Today while monitoring the VGA console I saw errors, " swap_pager_getswapspace(2): failed" but swap space (<25% used) and memory usage  (<15%) are very minimal and disk space is plentiful.  I ran TOP and sorted by Size and didn't see anything strange but there could be something there:
PID USERNAME    THR PRI NICE   SIZE    RES STATE   C   TIME    WCPU COMMAND
64518 root          1  20    0  1093M  7912K select  1   0:01   0.02% sshd
53790 root          1  20    0  1067M  2572K select  1   0:00   0.00% sshd
 3308 root          1  20    0  1060M  2240K select  1   0:02   0.00% miniupnpd
10051 dhcpd         1  20    0  1057M  1660K select  1   0:12   0.02% dhcpd
60776 root          1  20    0  1054M  3752K pause   0   0:00   0.00% csh
65272 root          1  20    0  1054M  2804K wait    1   0:00   0.00% sh
 7922 root          1  52    0  1054M   764K wait    0   0:12   0.00% sh
46530 root          1  20    0  1053M  1364K bpf     1   2:07   0.11% filterlog
29043 _dhcp         1  20    0  1051M  1280K select  1   0:00   0.00% dhclient
24559 root          1  52    0  1051M  1116K select  1   0:00   0.00% dhclient
20379 root          1  20    0  1051M  1348K select  0   0:41   0.04% syslogd
62521 root          2  20    0  1051M  1252K piperd  0   0:00   0.00% sshlockou
79599 root          1  20    0  1051M  2304K select  1   0:05   0.01% ntpd
53240 root          1  20    0  1049M  1336K select  0   0:19   0.02% apinger



So far it hasn't locked up yet today but it hasn't quite been 24hrs since the last time, about 3hrs to go.  I also disabled the NAT rule I created and set NAT outbound back to Automatic from Hybrid.  That is pretty much the same config I had before the update to 17.7.11 short of "deleting" the rule, rather than disabling it.   I'll report back either way and advise.
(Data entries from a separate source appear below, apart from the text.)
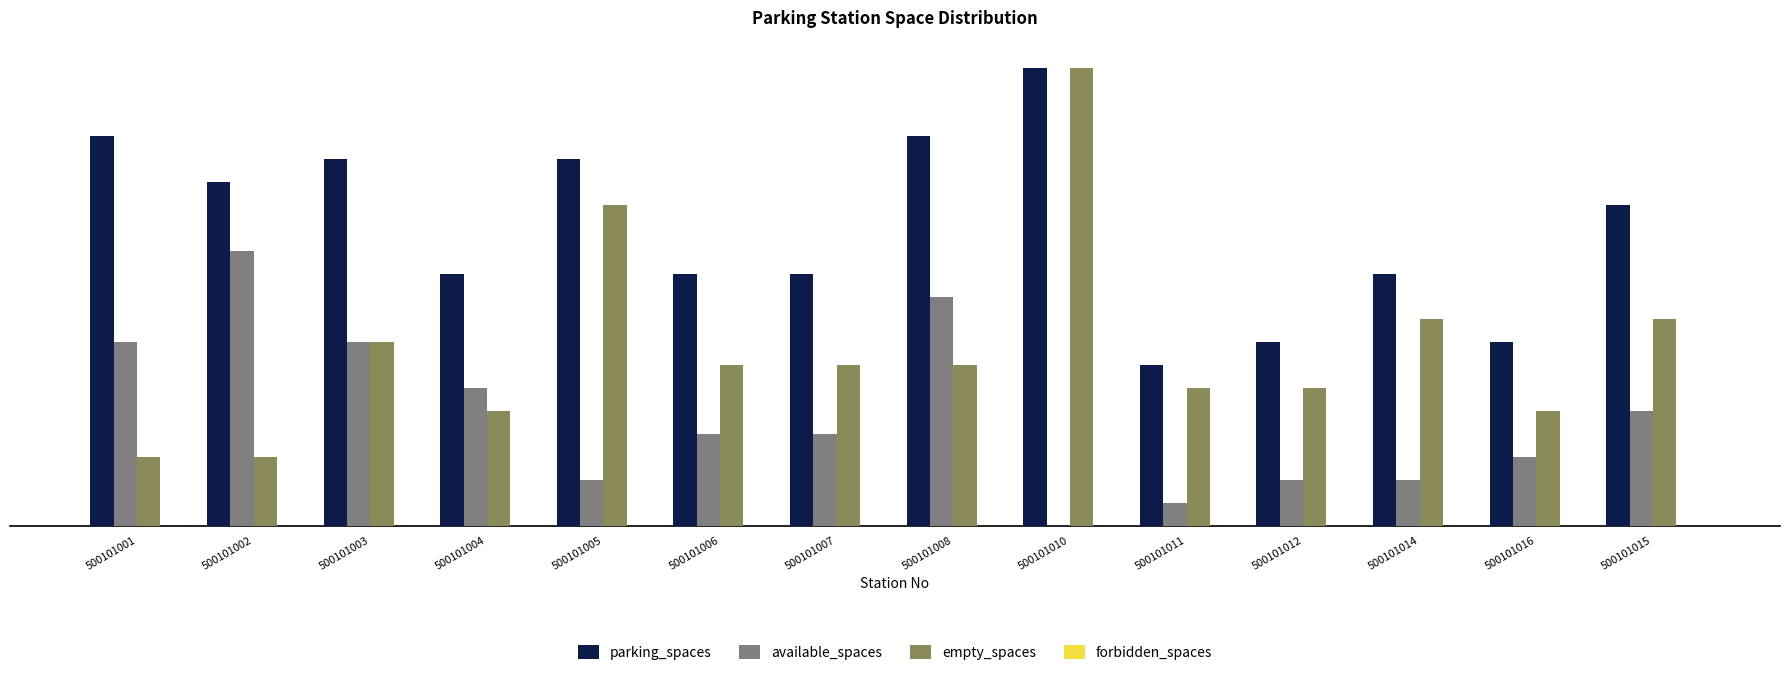

Which category has the highest value across all series?

500101010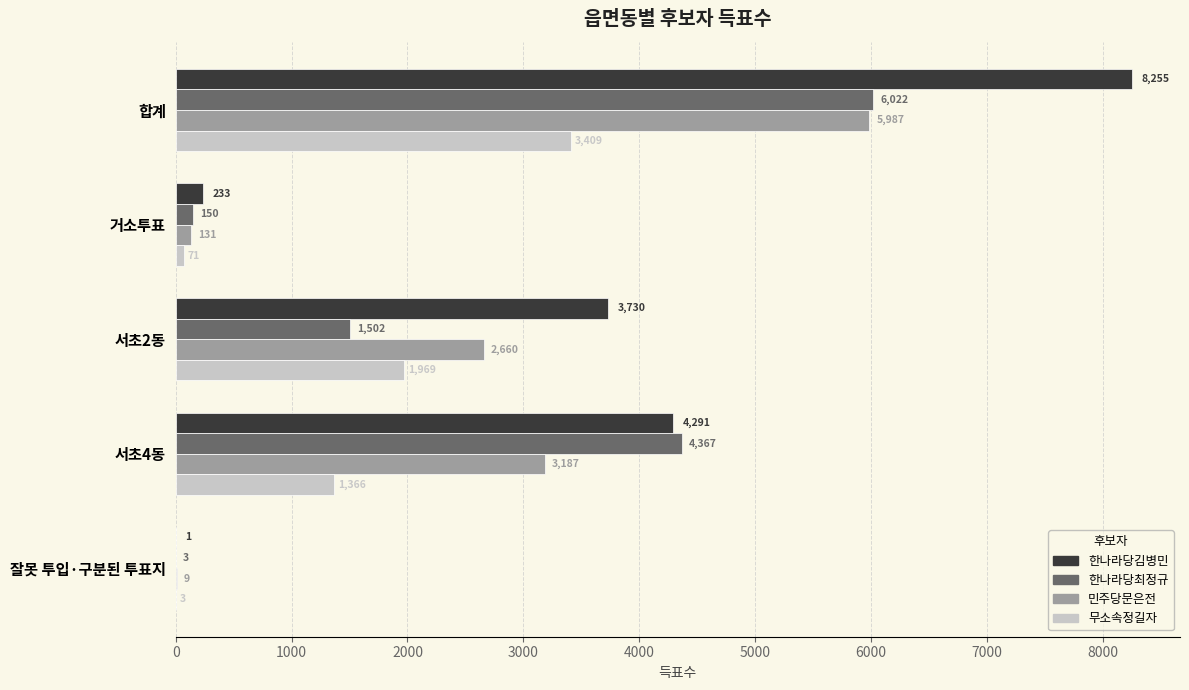

Which series changed the most between 거소투표 and 서초2동?

한나라당김병민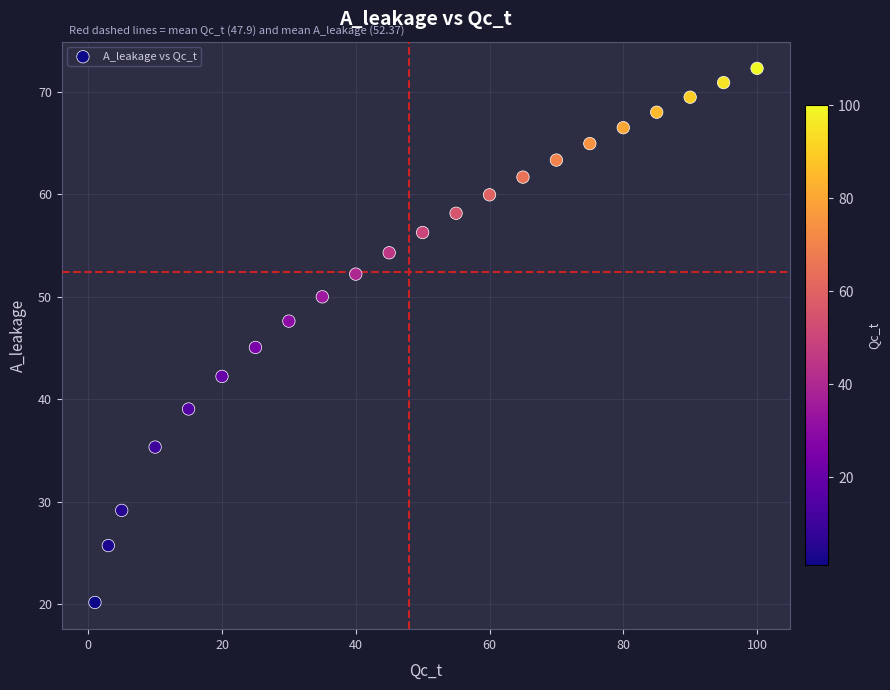

What Y value in the scatter plot is closest to 46?

45.0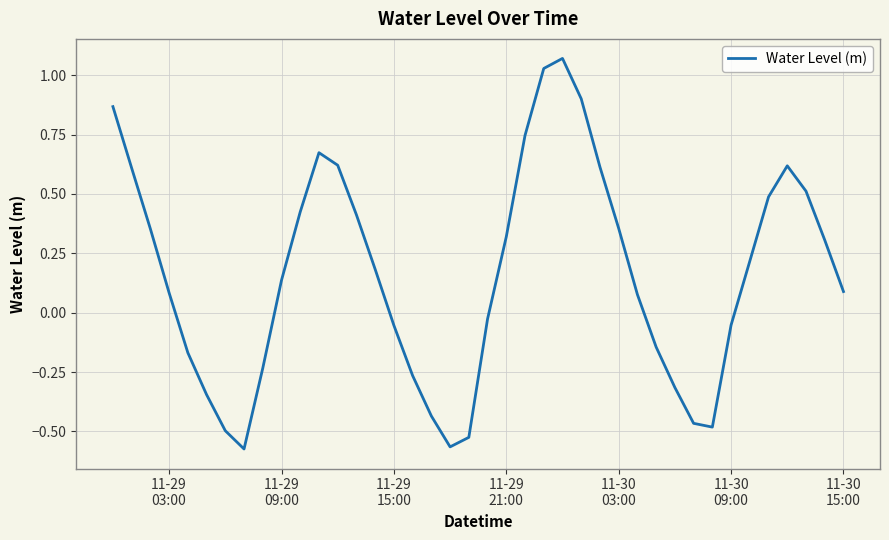

How many lines are shown in the chart?

1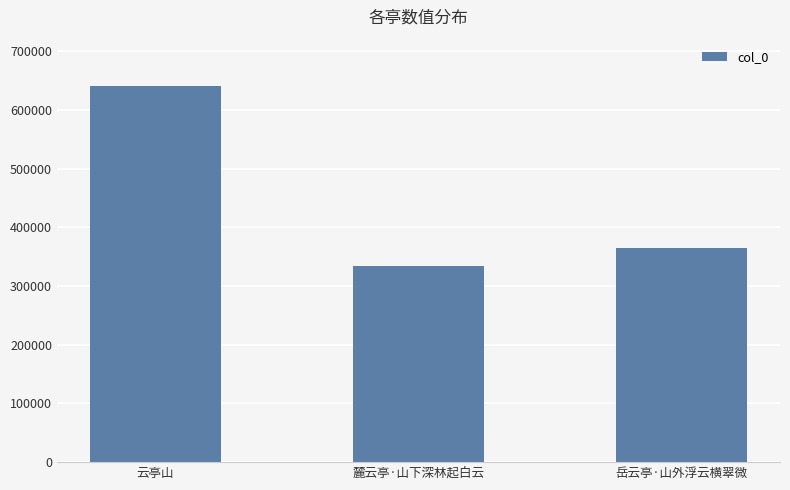

How many data points does each series have?

3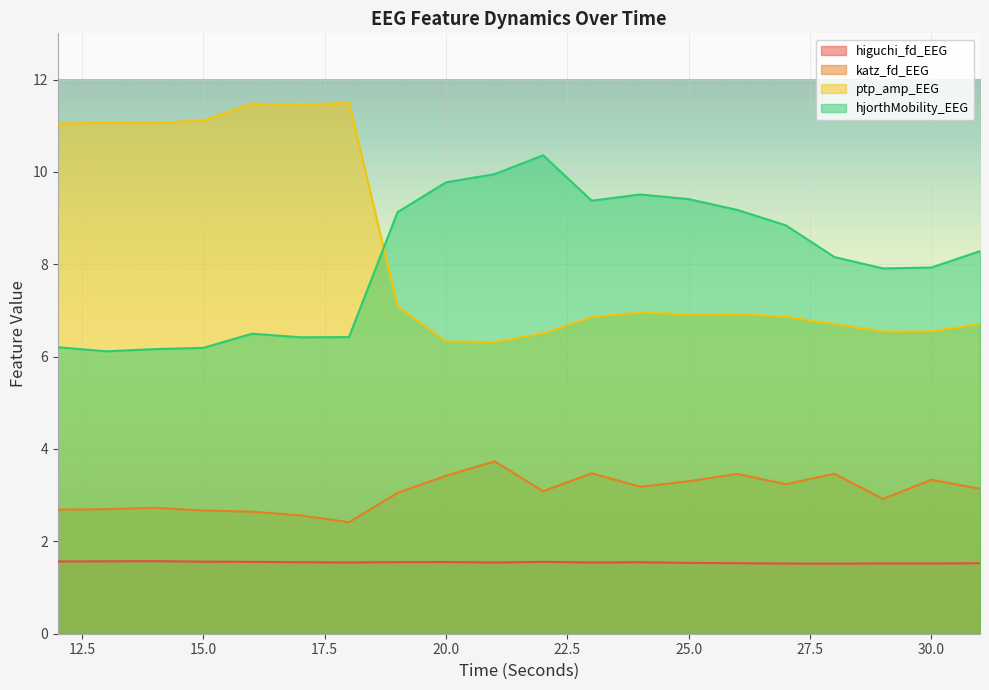

Which category has the highest value in the hjorthMobility_EEG series?

22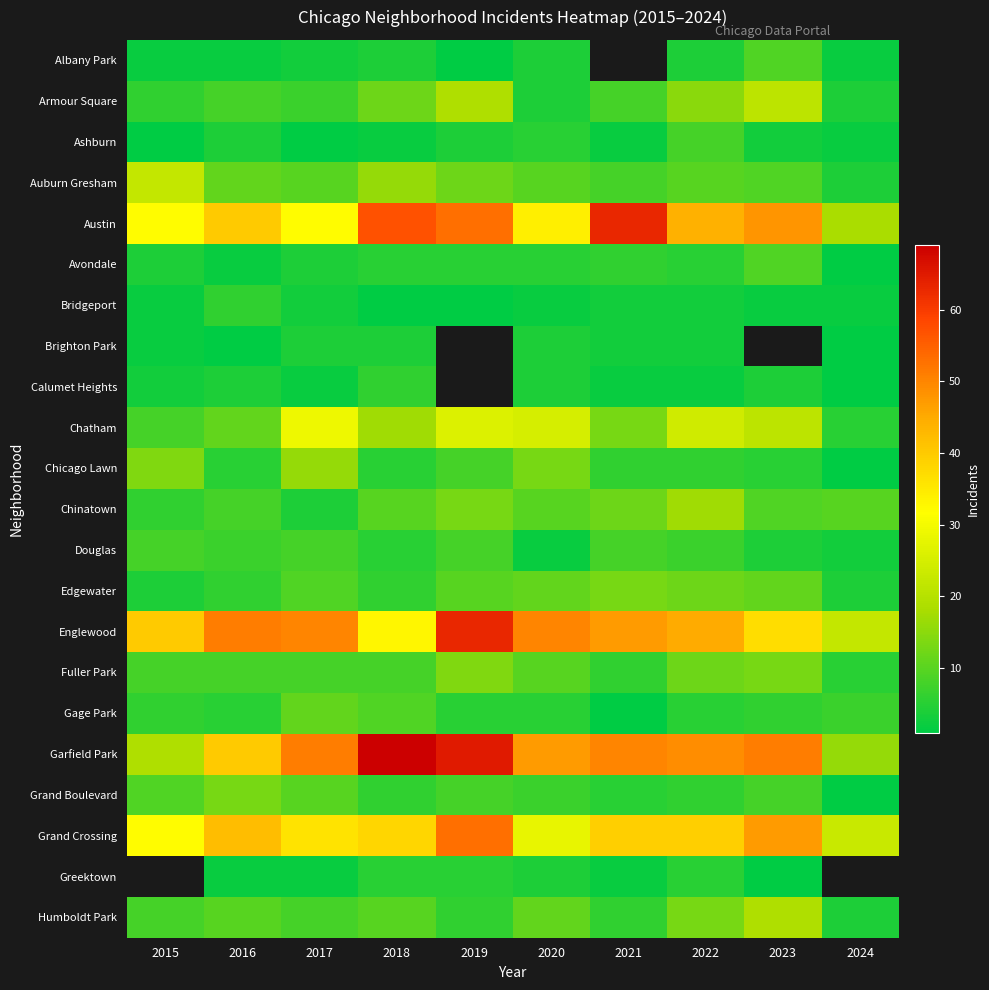

What is the difference between the second highest and minimum values in the Edgewater series?

8.0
Title: Re: Crash 1/day since upgrade from 17.7.7 to 17.7.11
Post by: sedace on January 01, 2018, 12:31:28 am
Well, I was having a problem with my VOIP so I initiated a reboot and the system was stuck but eventually restarted... upon which time the VGA console seemed to get stuck in a loop of TAR messages, corrupt file, etc.  So I ended up reinstalling from 10.7.5 scratch, restoring my backup configuration, and tweaking the settings to get it back to where it was since the last backup.  I am now back on 10.7.11 and we'll see if problems reoccur. 

On a separate note, Happy New Year all.